> [Task requirements]: Only the lines below starting at the one that contains "left elbow: (106, 164)" and ending at the one that contains "right eye: (45, 144)" are to be reproduced, exactly and with both ends kept.

> [Records shown]:
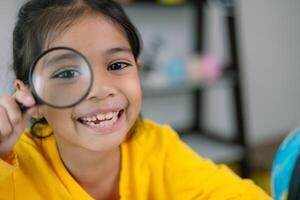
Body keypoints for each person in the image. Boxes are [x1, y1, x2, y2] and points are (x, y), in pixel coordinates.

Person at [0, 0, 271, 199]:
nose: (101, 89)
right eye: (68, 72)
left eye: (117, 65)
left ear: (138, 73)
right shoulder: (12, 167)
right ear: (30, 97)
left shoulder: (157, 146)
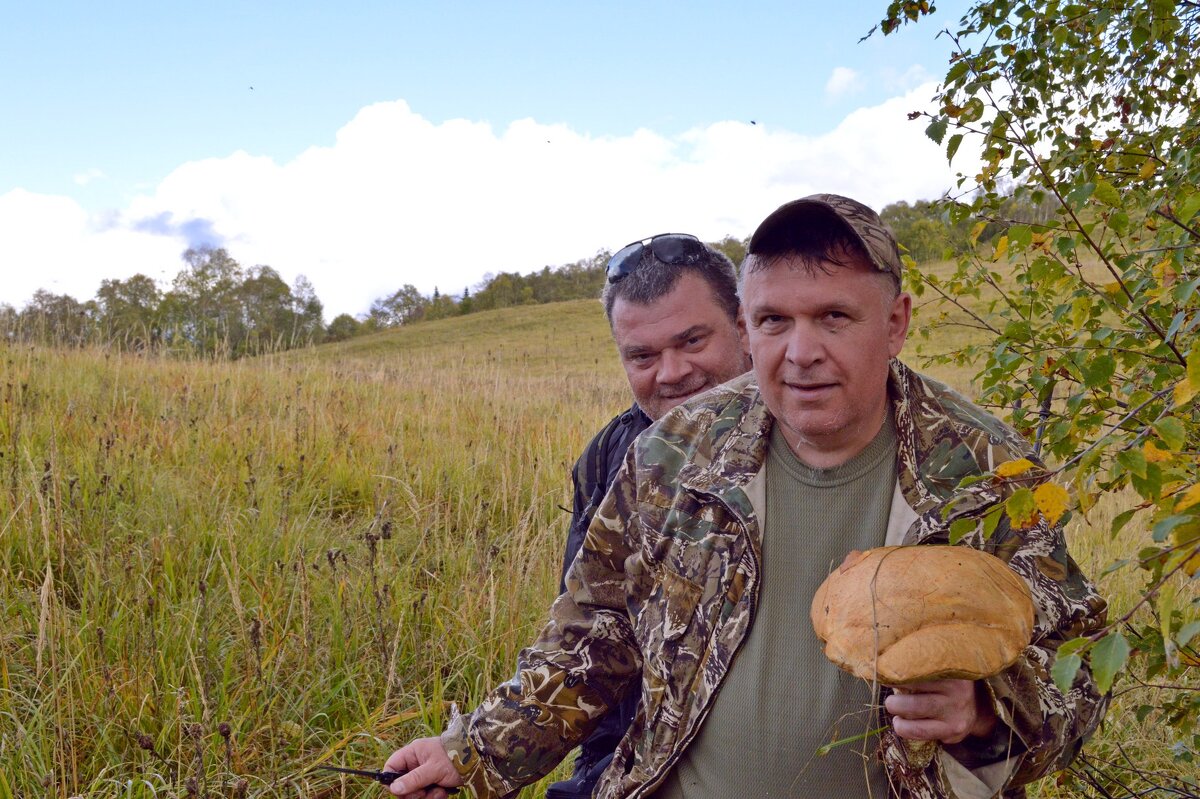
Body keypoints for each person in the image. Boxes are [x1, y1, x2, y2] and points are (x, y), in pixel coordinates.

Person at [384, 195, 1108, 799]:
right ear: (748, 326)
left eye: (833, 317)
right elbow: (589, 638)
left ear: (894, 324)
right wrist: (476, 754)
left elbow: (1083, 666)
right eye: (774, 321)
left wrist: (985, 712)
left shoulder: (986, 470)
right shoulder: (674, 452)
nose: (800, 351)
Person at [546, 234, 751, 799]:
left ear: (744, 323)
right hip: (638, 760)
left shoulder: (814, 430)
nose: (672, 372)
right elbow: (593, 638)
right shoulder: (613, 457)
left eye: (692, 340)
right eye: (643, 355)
---
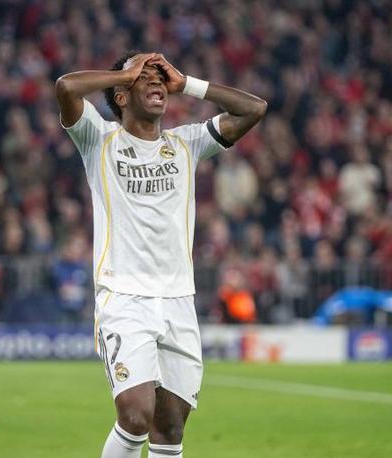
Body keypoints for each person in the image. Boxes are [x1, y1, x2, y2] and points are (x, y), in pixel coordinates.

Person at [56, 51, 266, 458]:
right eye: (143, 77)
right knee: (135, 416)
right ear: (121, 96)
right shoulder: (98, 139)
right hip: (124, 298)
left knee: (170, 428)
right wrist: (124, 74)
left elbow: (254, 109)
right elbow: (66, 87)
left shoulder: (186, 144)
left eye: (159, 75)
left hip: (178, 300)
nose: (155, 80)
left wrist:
==
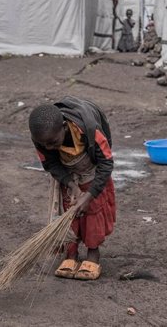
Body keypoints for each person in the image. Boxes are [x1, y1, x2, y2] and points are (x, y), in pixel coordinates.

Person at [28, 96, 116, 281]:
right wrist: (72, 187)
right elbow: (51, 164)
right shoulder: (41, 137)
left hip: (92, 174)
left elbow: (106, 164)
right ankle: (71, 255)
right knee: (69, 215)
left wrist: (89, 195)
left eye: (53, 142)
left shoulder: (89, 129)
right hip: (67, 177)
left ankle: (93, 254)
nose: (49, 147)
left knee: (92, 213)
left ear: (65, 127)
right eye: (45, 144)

> [Task response]:
left elbow: (106, 164)
right ankle: (71, 255)
right knee: (69, 215)
left wrist: (89, 195)
left eye: (53, 142)
left shoulder: (89, 129)
right hip: (67, 177)
left ankle: (93, 254)
nose: (49, 147)
left knee: (92, 213)
left ear: (65, 127)
right eye: (45, 144)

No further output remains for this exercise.